I Call Her Joy
I had many reasons to be happy that day, but …

I was in a bad mood.

The fact that I was in a bad mood is just ridiculous since I was 5 years old and at the Feast of Tabernacles in Chattanooga, Tennessee. I was attending the Feast with my family, I was able to play with friends every day, and I received many little presents. I had absolutely no excuse to be in a bad attitude. But nevertheless, I was—just like many other 5-year-olds that have had to wait longer than what seemed necessary to go to the pool. In my mind, I definitely thought that jumping in a pool was more important than the rest of the family talking to brethren after services. So, with an annoyed thump, I sat in a chair and waited with proverbial flies swarming around my rotten attitude.

I waited.

And I waited.

And I kept waiting.

What was, in reality, 30 minutes felt like 3 hours to my bored little self. I watched as couples, elderly and families with little babies packed up their belongings and left the meeting venue. I wished I was every single one of those people. At least they get to leave when they want. Needless to say, my attitude was continuing to decay by the second. By this time, proverbial raccoons were gathering nearby, ready to dive into my stinking trashcan of selfishness.

All of this because of a pool and all the fun I thought I was missing.

My eyes kept scanning the room as I enviously watched other people leave. Then I saw something that stopped my wandering sights. An elderly couple, most likely grandparents, were giving a little girl and boy each an envelope. The children gleefully hugged their grandparents and turned toward their parents to present to them what they had just received. The little girl, who was probably a year or so younger than I, looked up from the envelope and caught my stare. She flashed a huge smile and came running in my direction. When she reached me, she held up a $1 bill.

“Look what I just got! Mommy and Daddy said that I have to be careful with how I spend it. But isn’t it exciting?!” She looked so happy. But more than that, she looked thankful.

My rotten attitude took a turn for the worse: “Oh yeah? Well I have $10!”

The little girl’s smile immediately vanished from her face. She stared at me, looked down at her dollar bill, and then turned and walked away.

Regret immediately crashed over me, washing away the rotten stink that had hovered around me for an hour. I watched the little girl walk back to her parents. Her parents looked at me, gently took her hand, and walked away. I never saw her again.

I felt horrible. I wanted to go apologize to her, but by the time I worked up the courage, she was already gone. That was so mean. Why did I do that? I didn’t even know her! I sat there and thought about what had just happened, but I never understood what had happened thoroughly until I got much older.

I was at God’s Feast of Tabernacles. I was with my whole family and God’s chosen people, celebrating one of the most joyous occasions of the year. Yet what was I thinking about? Me. I suppose the attitude I had is not at all uncommon within the realm of 5-year-olds, but my attitude did affect someone else negatively. I’m sure God didn’t appreciate me having a bad attitude in the first place, but I’m positive He didn’t like my willingness to strip someone else’s joy away from them when they were beaming with gratitude.
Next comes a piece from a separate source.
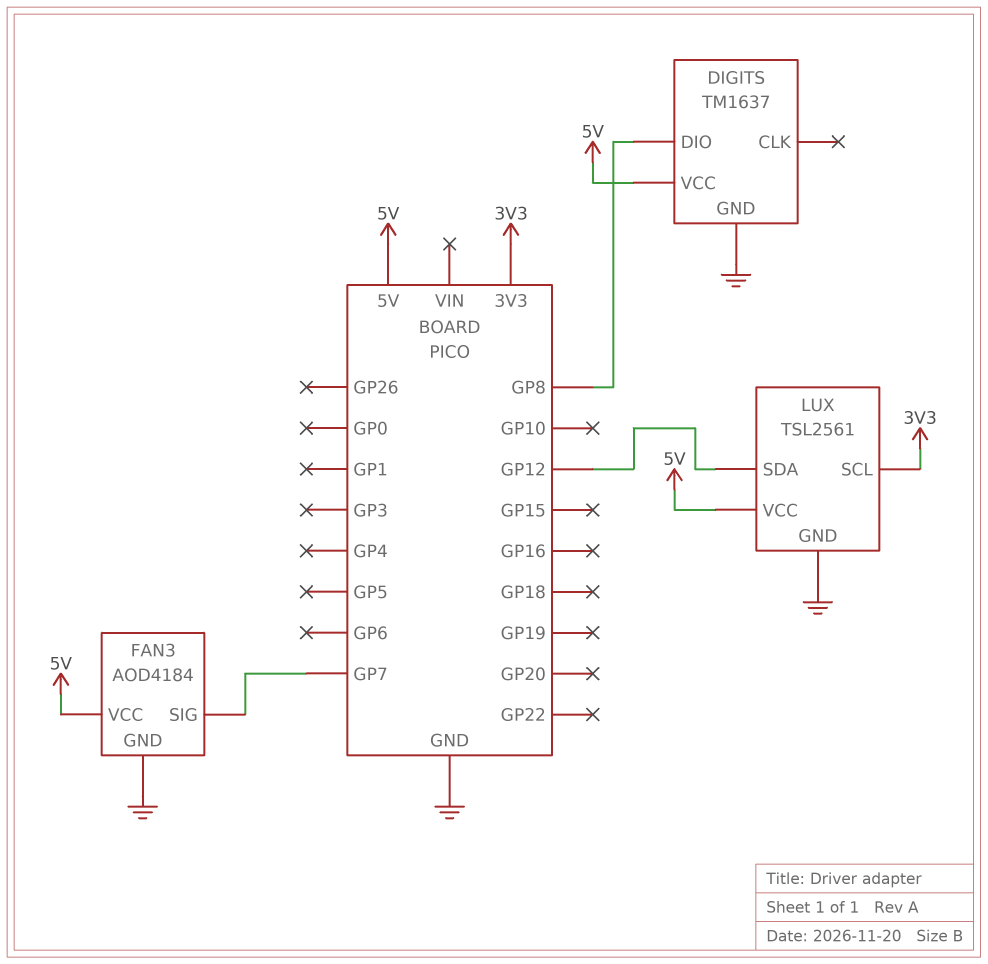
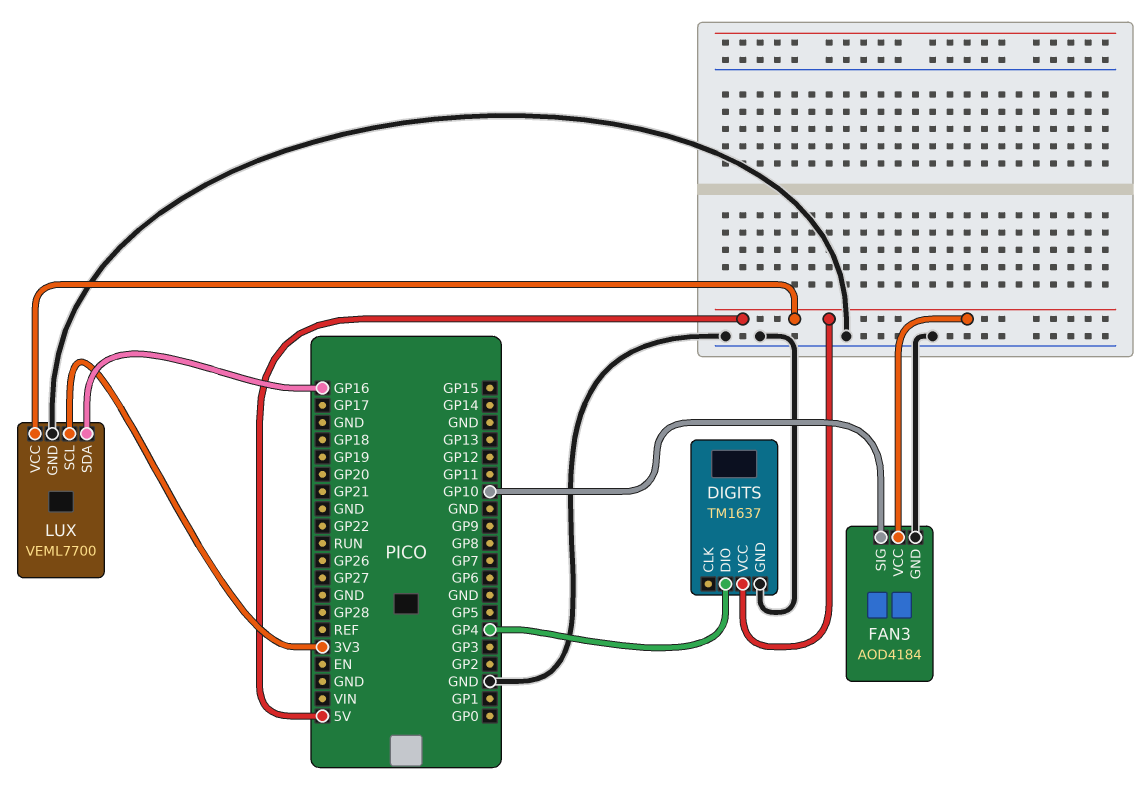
DIGITS pin DIO: GP8 -> GP4
FAN3 pin SIG: GP7 -> GP10
LUX: TSL2561 -> VEML7700
LUX pin SDA: GP12 -> GP16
That little girl had the attitude I should have had. She received a little, but she exuded a lot of thanks. She was happy with where she was and what she had received. I saw her thank her grandparents; she wasn’t too focused on her money to forget about them. She immediately and genuinely thanked them for her gift. Her attitude was genuine.

This is a memory I think about quite frequently. It’s something that has taught me a valuable lesson: Be thankful for what you have. Yes, I was in a bad attitude over not being able to go to the pool. But the real problem was my lack of thankfulness. I had many reasons to be happy that day, but I had let my selfishness consume the joy that God commands us to have at His Feast of Tabernacles (Deuteronomy 16:14).

As I sat in that chair, I realized how bad my attitude had been. I stood up and walked over to my parents, grabbed one of each of their hands and looked up and smiled, happy to wait next to both of my loving parents. When I really think about it, I have been blessed beyond measure. It’s so easy to get wrapped up in what we want and forget about everything that our loving Father has given us. What He has given us far outweighs what we don’t have. Ephesians 5:20 tells us to give thanks to God always for all things.

I still have no idea who that little girl was, but I hope one day I can meet her. I call her Joy because of the attitude of pure joy and thankfulness she exuded at that Feast. I plan on apologizing to her and then telling her how much of an impact she has had on me. Fifteen years later, her attitude still remains clear and timeless in my memory. I will always be thankful for her example.